▸ **Working data**

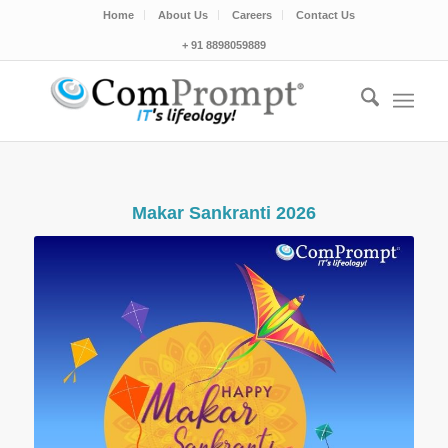
Home
About Us
Careers
Contact Us
+ 91 8898059889
Makar Sankranti 2026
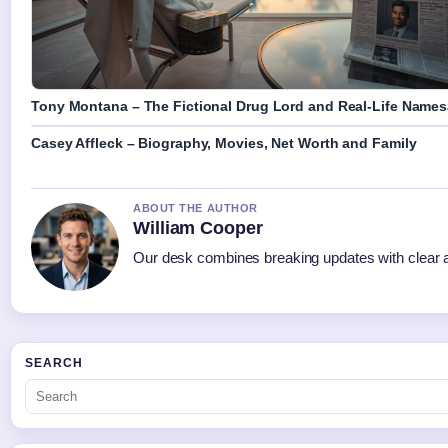
Tony Montana – The Fictional Drug Lord and Real-Life Name
Casey Affleck – Biography, Movies, Net Worth and Family
ABOUT THE AUTHOR
William Cooper
Our desk combines breaking updates with clear an
SEARCH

▸ **What is expected**
Copy all of the lines above word for word, leaving out the pictures.

▸ **Result of the task**
Home
About Us
Careers
Contact Us
+ 91 8898059889
Makar Sankranti 2026
Tony Montana – The Fictional Drug Lord and Real-Life Name
Casey Affleck – Biography, Movies, Net Worth and Family
ABOUT THE AUTHOR
William Cooper
Our desk combines breaking updates with clear an
SEARCH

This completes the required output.